Tottenham Hotspur and Mauricio Pochettino: A hunger for success
As the pitch was finally dug up and the final goodbyes were said, Tottenham Hotspur turned its back on White Hart Lane - a stadium, a home that nurtured a rich football club, steeped in tradition. With the new stadium taking shape on the same soil, Spurs have the unfavourable and quite frankly daunting task of playing a season on one of England's most hallowed grounds - Wembley Stadium. A stadium where success has often eluded the North London club, but a place where embracing is the only realistic option.
Daniel Levy took over as chairman of Tottenham in 2001. Under his stewardship, in the new century, Spurs have seen the ebb and flow of Champions League football and more recently a challenge for the title, but the custodian of Tottenham over the last decade and a half has drawn out an elaborate blue print to impinge much of the success of their neighbours in the capital.
From his dream of a new stadium to rubbing shoulders at the top of the Premier League, Levy has laid the foundation for a greater Tottenham, both on the pitch and as a neighbourhood. His vision has been supplemented by his dogged approach in the transfer market; an approach which conversely has also affected the wage structure in the club's hierarchy.
Levy's dream is mirrored in the eyes of his manager Mauricio Pochettino. Whilst both strive to compete on the biggest stage with limited resources, none can take away the sheer drive that spurs the Lillywhites. An air of optimism has been sweeping through the ranks at Tottenham and it is thanks to an Argentinian from Murphy, Santa Fe.
Pochettino grew up in the small town of Murphy and at age 14, was spotted by mentor Marcelo Bielsa who gave him the opportunity to play professional football.
Had it not been for Bielsa driving up to Pochettino's home and lifting a young man's duvet off, exclaiming, 'You have a footballer's legs', this article would probably have not come to fruition.
A career spanning 18 years saw Pochettino ply his trade in the French capital and also Espanyol, a club he would later manage. As he transitioned from player to manager, he took to his compatriot Bielsa in terms of a relentless work ethic and an energy fused style of play.
After a stint in Spain, Pochettino took over an exciting Southampton side. Catching much attention for his side's good work, the Argentine took the call that led him to North London where White Hart Lane awaited.
Much was being made of Spurs' 'foreign coach fascination' when Pochettino was appointed. A flaccid spell with Andre Villas Boas at the helm had seen Spurs again in the shadows of their counterparts at the Emirates. But a change in guard set the wheels in motion.
An academy-centric focus off the field coupled with an effervescent team on it has been one of the many changes that Pochettino has rung in at Spurs. A club that squandered proceeds from the sale of Gareth Bale, erstwhile most expensive player and Luka Modric on mediocre players has been revitalised by the former PSG captain who has laid his faith in the youth system.
It is no coincidence that England finds much of its starting eleven from Spurs - Harry Kane, Dele Ali, Eric Dier and Danny Rose to name a few
Not only has Pochettino instilled his beliefs in the youngsters but also has produced results along the way. A fifth placed finish in his first season has been outdone by third and second place finishes in the seasons that followed.

Dataset entries ▸
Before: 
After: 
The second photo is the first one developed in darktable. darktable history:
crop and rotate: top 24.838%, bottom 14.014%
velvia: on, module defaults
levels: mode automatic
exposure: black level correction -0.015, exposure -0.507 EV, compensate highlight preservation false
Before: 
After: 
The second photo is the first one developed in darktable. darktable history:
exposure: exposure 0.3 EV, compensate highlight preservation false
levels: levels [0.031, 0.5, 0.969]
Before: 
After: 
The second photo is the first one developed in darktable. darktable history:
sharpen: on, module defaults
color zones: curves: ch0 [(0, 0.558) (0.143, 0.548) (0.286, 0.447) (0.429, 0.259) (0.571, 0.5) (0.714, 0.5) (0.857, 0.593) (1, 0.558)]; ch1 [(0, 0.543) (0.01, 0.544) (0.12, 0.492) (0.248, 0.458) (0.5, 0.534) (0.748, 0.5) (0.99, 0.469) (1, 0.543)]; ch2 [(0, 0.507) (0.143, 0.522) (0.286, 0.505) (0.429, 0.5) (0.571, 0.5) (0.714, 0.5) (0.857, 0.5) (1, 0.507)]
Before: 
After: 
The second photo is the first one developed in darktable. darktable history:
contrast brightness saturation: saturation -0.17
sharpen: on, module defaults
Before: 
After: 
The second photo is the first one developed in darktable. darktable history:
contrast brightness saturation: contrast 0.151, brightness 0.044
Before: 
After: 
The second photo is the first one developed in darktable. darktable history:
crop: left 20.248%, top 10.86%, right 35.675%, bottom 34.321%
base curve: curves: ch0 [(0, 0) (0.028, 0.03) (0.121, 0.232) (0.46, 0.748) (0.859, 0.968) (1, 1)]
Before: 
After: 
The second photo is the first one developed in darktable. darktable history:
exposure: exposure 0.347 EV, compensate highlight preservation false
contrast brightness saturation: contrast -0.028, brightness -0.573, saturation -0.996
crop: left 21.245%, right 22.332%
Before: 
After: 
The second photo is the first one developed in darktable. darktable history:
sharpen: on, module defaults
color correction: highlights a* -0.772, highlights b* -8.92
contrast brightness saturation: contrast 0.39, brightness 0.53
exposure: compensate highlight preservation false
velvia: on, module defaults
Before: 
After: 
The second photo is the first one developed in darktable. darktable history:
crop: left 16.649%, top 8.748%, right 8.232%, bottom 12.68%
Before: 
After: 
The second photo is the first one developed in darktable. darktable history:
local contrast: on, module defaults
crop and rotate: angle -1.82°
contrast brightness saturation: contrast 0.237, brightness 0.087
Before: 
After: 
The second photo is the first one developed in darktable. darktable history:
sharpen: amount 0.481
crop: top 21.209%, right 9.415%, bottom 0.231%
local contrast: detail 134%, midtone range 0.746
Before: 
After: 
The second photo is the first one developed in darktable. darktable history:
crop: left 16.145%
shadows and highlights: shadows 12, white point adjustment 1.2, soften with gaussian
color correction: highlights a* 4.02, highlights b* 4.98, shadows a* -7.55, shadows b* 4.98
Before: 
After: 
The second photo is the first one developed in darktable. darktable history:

To do ▸ Continue the article on Tottenham Hotspur and Mauricio Pochettino from its final sentence, ignoring the rows in between.

Solved problem ▸
As Spurs have emerged out of the shadows of their North London rivals, they have laid siege on the throne at the top of the table, albeit fallen short on a couple of occasions.
The relentless pursuit
On Pochettino's shoulders rest the burden of the first British club to have won a European trophy. Tottenham have made clear their ambition and in Pochettino, the club has a manager whose pursuit of excellence has driven his team thus far.
His double sessions a day have given shape to a footballing side that models itself on Bielsa's principles of a high-pressure game with an attacking bent of mind. Tottenham is an outfit that is forged in Pochettino's mettle and is flourishing in their renewed purpose.
Much like his club, Pochettino has much to prove. While he has cemented his side's claim in the upper gantries of English football, his pursuit of a first trophy still irks the sceptics. A side that has so often captivated and surprised in equal measure, over the last few seasons, is still in search of silverware that has eluded it.
Pochettino's men have improved year-on-year but so have their counterparts. As the news season throws its fair share of troubles, it remains to be seen whether Spurs can pick up the spoils.
To dare is to do
Bill Nicholson, Spurs' most successful ever manager, left a legacy that still awaits to be eclipsed. In Spurs, Pochettino has the opportunity to formulate his own legacy that may well stem from his un deterring self-belief. But Spurs' days of inching closer to the eventual winner need to be outnumbered with them finishing the races with a clear sight in front.
A side that is peppered with youth and experience needs to elevate itself if it is to tell its own tales. It may be a matter of time that the likes of Harry Kane and Dele Ali continue to write the scripts for Spurs as merely taking part in a race never made the history books.
Pochettino has dared to dream and has cast the cornerstones for a solid footballing side. But his side's tenacity needs to be complemented with a habit of winning. For his legacy will entail not the change that he sought and brought upon but the revolution he leads.
As the memories of yesteryears fade, can the Spurs go marching in?